DATA SHOWN:
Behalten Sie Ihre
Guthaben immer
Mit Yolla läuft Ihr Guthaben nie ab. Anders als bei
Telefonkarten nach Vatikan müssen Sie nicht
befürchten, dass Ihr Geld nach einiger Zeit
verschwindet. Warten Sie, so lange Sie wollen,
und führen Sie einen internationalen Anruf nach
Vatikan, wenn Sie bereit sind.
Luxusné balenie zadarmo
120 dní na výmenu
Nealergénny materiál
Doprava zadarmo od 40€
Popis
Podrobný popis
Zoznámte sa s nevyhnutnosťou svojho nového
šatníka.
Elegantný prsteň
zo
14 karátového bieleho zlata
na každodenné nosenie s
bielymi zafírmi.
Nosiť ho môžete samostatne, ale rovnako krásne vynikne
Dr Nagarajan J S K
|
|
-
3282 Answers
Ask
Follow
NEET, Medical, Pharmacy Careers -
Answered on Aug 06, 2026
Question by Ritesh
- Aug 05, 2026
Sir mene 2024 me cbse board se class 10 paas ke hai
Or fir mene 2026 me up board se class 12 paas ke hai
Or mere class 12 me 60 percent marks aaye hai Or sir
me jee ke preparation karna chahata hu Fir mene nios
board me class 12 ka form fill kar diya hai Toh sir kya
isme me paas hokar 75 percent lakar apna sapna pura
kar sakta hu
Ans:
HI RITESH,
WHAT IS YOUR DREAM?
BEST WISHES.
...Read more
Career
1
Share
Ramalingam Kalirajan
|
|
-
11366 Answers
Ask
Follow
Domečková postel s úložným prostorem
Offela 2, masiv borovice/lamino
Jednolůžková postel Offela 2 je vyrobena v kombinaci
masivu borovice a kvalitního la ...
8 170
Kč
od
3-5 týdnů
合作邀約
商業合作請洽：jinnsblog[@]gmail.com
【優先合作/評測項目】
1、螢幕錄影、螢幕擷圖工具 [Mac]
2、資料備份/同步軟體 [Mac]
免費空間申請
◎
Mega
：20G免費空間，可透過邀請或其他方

TASK TO CARRY OUT: Give only the number of lines in the data that hold the word "Guthaben".

WRITTEN REPLY: 2